与党の賛成理由は、国際社会の一員として当然の協力であり、日本が平和憲法下に出来る最も適切な行為だということに尽きる。敢えて付言すれば、それの方が結果として安くつくし、国際政治上のプレイヤーとしても損はないと言えるからだ。民主党の反対理由の最たるものは、イラクへの転用の疑念があると言うことに尽きよう。大事な視点だが、いかにも古めかしい。

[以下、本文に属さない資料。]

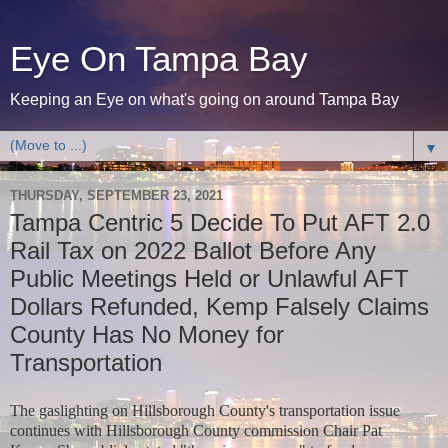
Eye On Tampa Bay
Keeping an Eye on what's going on around Tampa Bay
▼
THURSDAY, SEPTEMBER 23, 2021
Tampa Centric 5 Decide To Put AFT 2.0
Rail Tax on 2022 Ballot Before Any
Public Meetings Held or Unlawful AFT
Dollars Refunded, Kemp Falsely Claims
County Has No Money for
Transportation
The gaslighting on Hillsborough County's transportation issue
continues with Hillsborough County commission Chair Pat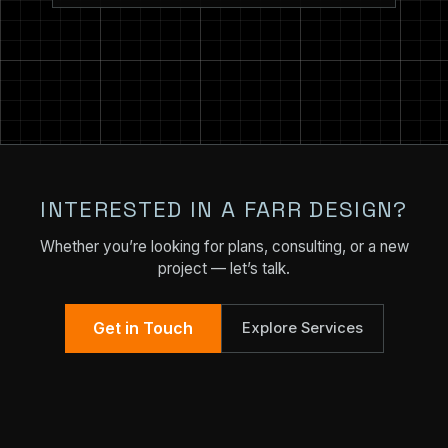
INTERESTED IN A FARR DESIGN?
Whether you’re looking for plans, consulting, or a new
project — let’s talk.
Get in Touch
Explore Services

かつて、ベトナム戦争当時、沖縄から米軍の爆撃機がかの地にむかうことが戦争への加担に繋がるとの議論があった。米ソ対決の構図からすれば、米陣営に位置する日本にとりやむをえざる選択だった。いま、テロリスト対民主主義国家の対決図式にあって、前者封じ込めのため、多少の逸脱がないとはいえないだろう。厳格な区別は難しいともいえる。今の民主党には、かつての左翼政党の残党がいるにせよ、あまりに、冷戦思考にとらわれすぎていないか。
思えば、今日はあの新宿駅での騒乱事件の記念日。あの頃の残りかすを今にひきずっている民主党が哀れにみえる。